Mr Einar Bjorgo (Manager, UNOSAT) opened the conference by stressing that the SDGs are ‘really about capacity development at the local level’. He added that unless countries adopt an integrated approach to the SDGs at the national level, it would be difficult to achieve them. GIS provides a way to get better at measuring what is done to ensure we can reach the goals.
In a keynote address, Ambassador Stefano Toscano (Director of the Geneva International Centre for Humanitarian Demining) underscored the potential of GIS in humanitarian demining, as it can provide clarity on the location of explosive hazards and their proximity to populations and physical structures. He also stressed the importance of recognising interdependencies between the development and humanitarian sectors, and the interrelatedness of the SDGs, as ultimately, mine action is about building sustainable livelihoods. Therefore, ‘either we go interconnected or we go unsustainable’. GIS helps to visualise this complex environment and guides holistic decision-making.

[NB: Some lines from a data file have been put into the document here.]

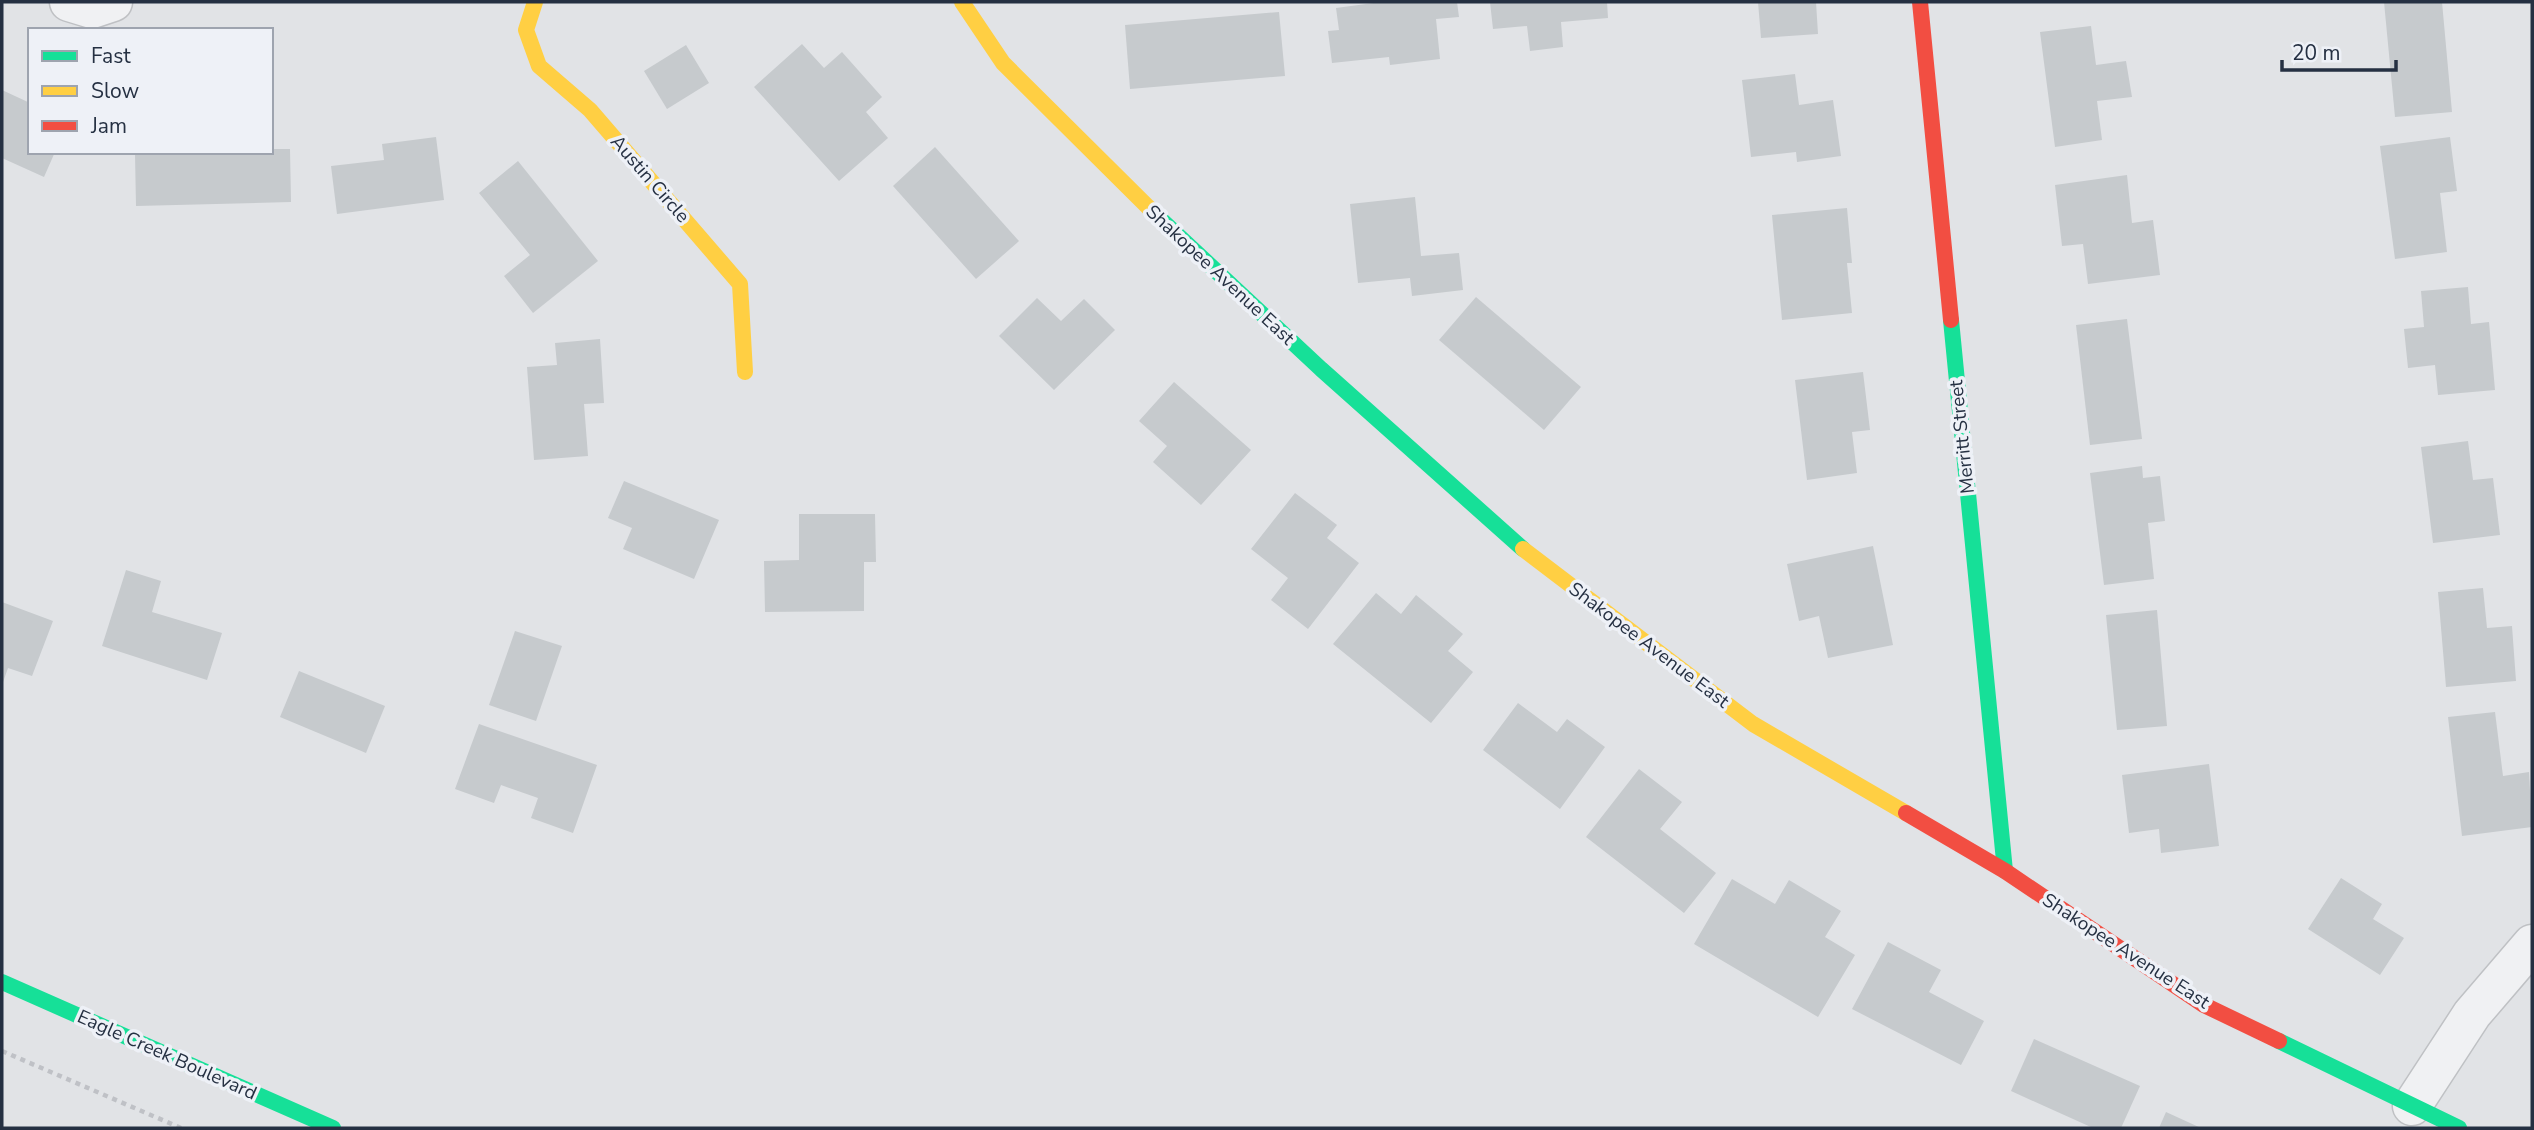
<svg xmlns="http://www.w3.org/2000/svg" width="2534" height="1130" viewBox="0 0 2534 1130" font-family="'Nunito Sans',sans-serif">
<style>
.building{fill:#c6cacd}
.lines{fill:none;stroke-linecap:round;stroke-linejoin:round}
.street-casing{stroke:#bfc1c4;stroke-width:41}
.path{stroke:#bfc1c6;stroke-width:4.5;stroke-dasharray:5 5;stroke-linecap:butt}
.street{stroke:#f0f1f3;stroke-width:38}
.fast{stroke:#16e098;stroke-width:16}
.slow{stroke:#ffcf43;stroke-width:16}
.jam{stroke:#f24e42;stroke-width:16}
.labels{text-anchor:middle;dominant-baseline:central;stroke-width:7;stroke-linejoin:round;paint-order:stroke}
.street-label{font-size:19px;fill:#253042;stroke:#eef1f7}
</style>
<rect width="100%" height="100%" fill="#e1e3e6"/>
<g class="building">
<path d="M1381,2H1457L1459,17L1436,19L1440,59L1390,65L1389,57L1332,63L1328,31L1339,30L1336,8Z"/>
<path d="M1490,2H1607L1608,18L1561,22L1563,47L1530,51L1527,26L1493,29Z"/>
<path d="M1758,2H1816L1818,34L1761,38Z"/>
<path d="M2384,2H2442L2452,112L2395,117Z"/>
<path d="M1279,12L1285,76L1130,89L1125,25Z"/>
<path d="M2091,26L2096,65L2126,61L2132,97L2097,101L2102,140L2055,147L2040,32Z"/>
<path d="M802,44L824,68L842,52L882,97L866,112L888,138L839,181L754,87Z"/>
<path d="M686,45L709,83L667,109L644,71Z"/>
<path d="M1795,74L1799,105L1833,100L1841,156L1797,162L1796,152L1751,157L1742,80Z"/>
<path d="M2,90L30,103V152H55L44,177L2,158Z"/>
<path d="M436,137L444,200L337,214L331,166L384,160L382,144Z"/>
<path d="M2450,137L2457,191L2440,193L2447,252L2395,259L2380,146Z"/>
<path d="M935,147L1019,241L976,279L893,186Z"/>
<path d="M271,149H290L291,202L136,206L135,154L271,152Z"/>
<path d="M518,161L598,261L533,313L504,276L530,255L479,193Z"/>
<path d="M2127,175L2132,223L2153,220L2160,275L2088,284L2083,244L2062,246L2055,185Z"/>
<path d="M1415,197L1421,256L1459,253L1463,290L1412,296L1410,278L1358,283L1350,204Z"/>
<path d="M1847,208L1852,263H1847L1852,313L1782,320L1772,215Z"/>
<path d="M2468,287L2471,324L2489,322L2495,390L2438,395L2435,365L2408,368L2404,329L2424,327L2421,291Z"/>
<path d="M1476,297L1581,387L1544,430L1439,340Z"/>
<path d="M1037,298L1061,321L1084,299L1115,330L1054,390L999,336Z"/>
<path d="M2127,319L2142,439L2090,445L2076,325Z"/>
<path d="M600,339L604,403L584,404L588,456L534,460L527,367L557,365L555,343Z"/>
<path d="M1863,372L1870,430L1852,432L1857,473L1807,480L1795,380Z"/>
<path d="M1174,382L1251,450L1201,505L1153,462L1167,446L1139,421Z"/>
<path d="M2468,441L2473,480L2493,478L2500,535L2433,543L2421,447Z"/>
<path d="M2142,466L2143,478L2160,476L2165,521L2148,523L2154,579L2104,585L2090,473Z"/>
<path d="M624,481L719,520L694,579L623,549L632,528L608,518Z"/>
<path d="M1295,493L1337,525L1327,538L1359,563L1308,629L1271,600L1288,578L1251,549Z"/>
<path d="M799,514H875L876,562H864V611L765,612L764,561L799,560Z"/>
<path d="M1873,546L1893,645L1828,658L1819,616L1799,621L1787,564Z"/>
<path d="M126,570L161,581L152,612L222,633L207,680L102,646Z"/>
<path d="M2483,588L2487,628L2512,626L2516,681L2446,687L2438,592Z"/>
<path d="M1376,593L1401,614L1416,595L1463,634L1448,651L1473,672L1431,723L1333,644Z"/>
<path d="M2,602L53,621L32,676L8,668L2,685Z"/>
<path d="M2157,610L2167,726L2117,730L2106,615Z"/>
<path d="M515,631L562,646L536,721L489,705Z"/>
<path d="M299,671L385,706L366,753L280,717Z"/>
<path d="M1518,703L1557,732L1567,719L1605,747L1560,809L1483,750Z"/>
<path d="M2495,712L2503,776L2529,772L2532,827L2462,836L2448,717Z"/>
<path d="M479,724L597,765L573,833L531,818L538,798L501,785L494,803L455,789Z"/>
<path d="M2209,764L2219,846L2161,853L2159,829L2129,833L2122,775Z"/>
<path d="M1639,769L1682,802L1660,829L1716,873L1684,913L1586,837Z"/>
<path d="M2341,878L2382,904L2373,919L2404,938L2380,975L2308,929Z"/>
<path d="M1732,879L1775,904L1789,880L1841,911L1825,937L1855,955L1818,1017L1694,944Z"/>
<path d="M1888,942L1941,970L1929,992L1984,1021L1961,1065L1852,1009Z"/>
<path d="M2034,1039L2140,1086L2121,1128H2093L2011,1091Z"/>
<path d="M2166,1112L2201,1128H2159Z"/>
</g>
<g class="lines">
<defs>
<g id="street">
<path d="M69,2L92,9L113,2"/>
<path d="M2412,1106L2472,1014L2532,944"/>
</g>
</defs>
<use href="#street" class="street-casing"/>
<path class="path" d="M2,1051L181,1128"/>
<use href="#street" class="street"/>
<g class="fast">
<path d="M1154,213L1321,369L1523,549"/>
<path d="M1951,320L2005,871"/>
<path d="M2,982L333,1128"/>
<path d="M2279,1041L2459,1128"/>
</g>
<g class="slow">
<path d="M535,2L526,30L539,66L590,110L740,284L745,372"/>
<path d="M962,2L1003,63L1154,213"/>
<path d="M1523,549L1753,724L1906,813"/>
</g>
<g class="jam">
<path d="M1920,2L1951,320"/>
<path d="M1906,813L2005,871L2204,1005L2279,1041"/>
</g>
</g>
<g class="labels">
<g class="street-label">
<text transform="translate(650 179) rotate(49)">Austin Circle</text>
<text transform="translate(1220 275) rotate(43)">Shakopee Avenue East</text>
<text transform="translate(1962 437) rotate(-96)">Merritt Street</text>
<text transform="translate(1649 645) rotate(37)">Shakopee Avenue East</text>
<text transform="translate(2126 951) rotate(33)">Shakopee Avenue East</text>
<text transform="translate(167 1055) rotate(24)">Eagle Creek Boulevard</text>
</g>
</g>
<rect width="2534" height="1130" fill="none" stroke="#253042" stroke-width="7"/>
<rect x="28" y="28" width="245" height="126" fill="#eef1f7" stroke="#9ea4af" stroke-width="2"/>
<rect x="42" y="51" width="35" height="10" fill="#16e098" stroke="#9ea4af" stroke-width="2"/>
<text x="91" y="63" font-size="21" fill="#253042">Fast</text>
<rect x="42" y="86" width="35" height="10" fill="#ffcf43" stroke="#9ea4af" stroke-width="2"/>
<text x="91" y="98" font-size="21" fill="#253042">Slow</text>
<rect x="42" y="121" width="35" height="10" fill="#f24e42" stroke="#9ea4af" stroke-width="2"/>
<text x="91" y="133" font-size="21" fill="#253042">Jam</text>
<path d="M2282 60v10h114v-10" fill="none" stroke="#253042" stroke-width="3.5"/>
<text x="2292" y="60" font-size="21" fill="#253042" stroke="#eef1f7" stroke-width="5" paint-order="stroke">20 m</text>
</svg>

Toscano’s address was followed by examples of cases where GIS is used in humanitarian and development contexts. Mr Cedric Vidonne (Information Officer, UNHCR) provided an example of a GIS storymap developed to communicate the situation of the Rohingya refugee crisis. By including interrelated elements in the context of the crisis, including health and disaster risk indicators, the storymap could help break silos between different humanitarian communities. Ms Nikki Paripovich-Stifle (GIS Manager at Kohler Company) explained how the Kohler Company fosters innovation and adopts an integrated approach to development around the world. Ms Chahine Hamza (ICT Manager) and Mr Kassem Chaalan (DRR Programme Manager, Lebanese Red Cross) presented the use of GIS at the Lebanese Red Cross, which is applied to disaster management, analytics, and the improvement of operations. Mr Mark Harvey (Founder and CEO of Resurgence) and Mr Sanjaya Bhatia (Head of ONEA-GETI, UN International Strategy for Disaster Reduction) presented the ‘Make Cities Resilient’ campaign, which aims to create awareness of urban risk and make cities safer from disasters, and encourages urban planners to consider data as infrastructure that needs to be invested in, governed, and managed. Among other things, the campaign is developing an open data infrastructure roadmap for disaster resilience.
Finally, the conference’s sponsors – ArxIT, DigitalGlobe, Getech, and Blue Raster – were invited to briefly explain their work.
After discussing the management and technical aspects of GIS in breakout groups, the participants reconvened for a session on ‘People, Planet, Prosperity, Peace’.
Ms Sonja Betschart (Co-Founder and CEO, WeRobotics) explored the use of robotics, and in particular drones, for the benefit of aid, health, development, and environmental solutions. The organisation aims to create global solutions as well as local capacity in developing countries. Focusing on the use of drone data, Betschart mentioned some of the limitations and challenges of drone technology, as well as the importance of local capacity to make the most of the data.
Mr Ackbar Joolia (Data Manager, IUCN) explained how the organisation is using GIS to visualise the risk of extinction of different species in the context of its ‘Red List’, which is used for analysis, conservation planning, international conservation policies, influencing funding allocations, education and public awareness.
Ms Claudia Blagu (GIS Specialist, IRI IKEA) presented how the company is using GIS as a transparency tool in forest management for IKEA’s forests in the Baltics, Romania, and the USA. GIS allows for a better understanding of the property managed by IKEA and is a useful platform to share data transparently. Blagu indicated that the specific use of GIS differs from country to country, as each is characterised by different levels of data availability and quality.
Ms Nadika Senadheera (GIS Officer, World Food Programme (WFP)), explained how GIS is used by the WFP in delivering food assistance in emergencies. Maps are used for each operation, embedded in an emergency dashboard. She emphasised that maps and applications should follow needs, rather than the other way around.
The day was concluded by a practical exercise in field data collection using drones, to check the inventory of trees for Geneva’s Jardin Botanique.